Non c’è pace per la tv. Non c’è pace per i contratti: il caos è all’ordine del giorno, tutti contestano tutti e ad ogni ora che passa tutti gli schieramenti sembrano poter cambiare. I problemi legati alla realizzazione del cartoon di Adriano Celentano in questa lunga e calda estate di trattative e salti di barricate, presunti o meno, è solo l’ultimo atto. Il caso del cantante-produttore-guru che non potendo al momento più mettere piede in Rai (così pare) si era assicurato una vetrina per un nuovo progetto su Sky, meta degli esuli in cerca di spazi di libertà (o presunta tale), preoccupa quantomeno simbolicamente.
La lista delle battaglie si allunga sempre più nella guerra dei mondi del piccolo schermo: le minzolinate varie e le decisioni dei giudici del lavoro sui vari reintegri, i ribelli considerati ‘bolscevichi’ che tra abbandoni, rescissioni e dimissioni nicchiano sulla gestione dei contenuti e sulla reale libertà del mercato, le faide intestine e sotterranee. Per come si stanno configurando le dinamiche della televisione che verrà c’è davvero da stare molto attenti. Due sono le prospettive: l’allontanamento definitivo della popolazione digitalizzata dai meandri della tv o la palingenesi da tutti invocata.

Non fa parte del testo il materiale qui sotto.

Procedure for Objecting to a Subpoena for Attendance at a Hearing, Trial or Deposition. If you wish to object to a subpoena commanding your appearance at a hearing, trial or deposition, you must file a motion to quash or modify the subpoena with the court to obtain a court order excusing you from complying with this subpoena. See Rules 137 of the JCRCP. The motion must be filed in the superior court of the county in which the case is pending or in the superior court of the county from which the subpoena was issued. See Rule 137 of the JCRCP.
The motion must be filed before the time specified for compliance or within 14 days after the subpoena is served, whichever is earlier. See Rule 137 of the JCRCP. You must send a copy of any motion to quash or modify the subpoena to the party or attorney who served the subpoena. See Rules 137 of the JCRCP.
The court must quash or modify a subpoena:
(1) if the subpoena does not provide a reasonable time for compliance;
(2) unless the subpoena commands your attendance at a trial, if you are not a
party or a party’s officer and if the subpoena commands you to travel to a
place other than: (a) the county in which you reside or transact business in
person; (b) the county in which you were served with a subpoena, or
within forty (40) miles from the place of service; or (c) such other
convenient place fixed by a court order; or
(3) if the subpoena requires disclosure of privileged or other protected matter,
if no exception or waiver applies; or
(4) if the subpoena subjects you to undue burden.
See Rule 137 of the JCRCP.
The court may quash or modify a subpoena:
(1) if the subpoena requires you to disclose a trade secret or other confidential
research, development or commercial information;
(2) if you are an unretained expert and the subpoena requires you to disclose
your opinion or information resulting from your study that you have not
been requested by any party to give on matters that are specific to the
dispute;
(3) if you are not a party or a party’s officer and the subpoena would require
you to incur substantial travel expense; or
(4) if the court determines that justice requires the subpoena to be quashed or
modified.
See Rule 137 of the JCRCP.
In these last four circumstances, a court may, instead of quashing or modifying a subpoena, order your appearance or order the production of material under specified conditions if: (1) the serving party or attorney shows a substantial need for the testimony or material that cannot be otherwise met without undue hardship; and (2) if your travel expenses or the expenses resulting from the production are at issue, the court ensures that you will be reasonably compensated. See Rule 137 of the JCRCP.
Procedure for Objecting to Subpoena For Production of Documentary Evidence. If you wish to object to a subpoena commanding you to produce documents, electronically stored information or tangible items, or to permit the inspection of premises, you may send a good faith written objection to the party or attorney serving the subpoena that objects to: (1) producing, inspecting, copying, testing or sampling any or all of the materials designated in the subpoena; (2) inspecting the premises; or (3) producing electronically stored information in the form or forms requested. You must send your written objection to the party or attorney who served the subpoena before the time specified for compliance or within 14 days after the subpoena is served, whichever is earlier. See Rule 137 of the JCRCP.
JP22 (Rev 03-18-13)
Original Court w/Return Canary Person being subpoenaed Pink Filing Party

Il ragazzo della via Gluck siamo sicuri che non avrà difficoltà a trovare nuovi sostenitori per la sua iniziativa, considerata l’esposizione mediatica di quello che ormai è diventato il suo brand ambientalista ed alternativo e appurato il seguito che ha consolidato con l’alleanza virtuale con la linea di Annozero. Così come non faranno vita da pensionati nè Lucia Annunziata né lo stesso Santoro. Tra giornali, riviste, web tv e canali tematici vari non mancherà chi vorrà accaparrarsi le loro firme.

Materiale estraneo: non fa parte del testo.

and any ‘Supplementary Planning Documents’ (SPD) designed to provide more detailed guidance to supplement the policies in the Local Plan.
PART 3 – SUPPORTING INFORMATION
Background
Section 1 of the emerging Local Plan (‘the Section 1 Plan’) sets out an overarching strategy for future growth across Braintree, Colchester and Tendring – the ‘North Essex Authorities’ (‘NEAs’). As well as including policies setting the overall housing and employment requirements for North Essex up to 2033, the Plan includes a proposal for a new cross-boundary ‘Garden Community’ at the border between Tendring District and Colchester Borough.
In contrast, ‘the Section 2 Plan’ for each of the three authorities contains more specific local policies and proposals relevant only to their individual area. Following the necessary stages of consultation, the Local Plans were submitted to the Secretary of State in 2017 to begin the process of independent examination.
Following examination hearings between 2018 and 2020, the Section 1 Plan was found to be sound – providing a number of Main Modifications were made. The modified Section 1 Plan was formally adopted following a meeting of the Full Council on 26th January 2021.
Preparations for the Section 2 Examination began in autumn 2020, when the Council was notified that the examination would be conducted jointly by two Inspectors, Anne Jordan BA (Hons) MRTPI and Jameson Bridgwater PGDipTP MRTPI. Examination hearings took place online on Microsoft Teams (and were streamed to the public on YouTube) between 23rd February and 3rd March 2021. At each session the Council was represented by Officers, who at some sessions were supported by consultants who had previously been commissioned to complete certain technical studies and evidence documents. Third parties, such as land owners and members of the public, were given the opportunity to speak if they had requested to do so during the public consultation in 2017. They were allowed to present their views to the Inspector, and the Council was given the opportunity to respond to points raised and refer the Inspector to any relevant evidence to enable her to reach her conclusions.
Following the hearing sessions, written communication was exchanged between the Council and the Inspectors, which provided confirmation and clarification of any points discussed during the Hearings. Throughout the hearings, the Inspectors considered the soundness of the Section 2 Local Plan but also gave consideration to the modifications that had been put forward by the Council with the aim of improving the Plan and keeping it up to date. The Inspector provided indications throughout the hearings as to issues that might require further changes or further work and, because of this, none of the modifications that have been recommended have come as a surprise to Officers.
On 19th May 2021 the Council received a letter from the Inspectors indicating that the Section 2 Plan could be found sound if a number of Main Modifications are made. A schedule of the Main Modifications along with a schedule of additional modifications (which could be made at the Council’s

Il problema che emerge sempre più drammaticamente è piuttosto quello che profila un sistema culturale di rappresentazione sempre più lontano dalla nuova onda, dai protagonisti della futura classe dirigente del Paese. Con la Rai che naviga in acque incertissime e con Mediaset che guadagna come pay tv ma i cui titoli azionari si sgonfiano in corrispondenza alla crisi politica di Silvio Berlusconi sembra crearsi per gli altri poli economici che gravitano attorno alla televisione l’occasione ghiottissima per sconvolgere concretamente il duopolio, per i più ‘maligni’ il monopolio Raiset.
Per Murdoch e company tutto ciò sembra davvero assumere i contorni della prova del nove per testare i margini di reale forza nell’industria culturale del paese. Per il gruppo di La7 l’occasione della vita per raddoppiare l’utenza media e trionfare come linea più concreta d’azione televisiva per il futuro, ci sia o non ci sia Santoro a ringalluzzire gli ascolti.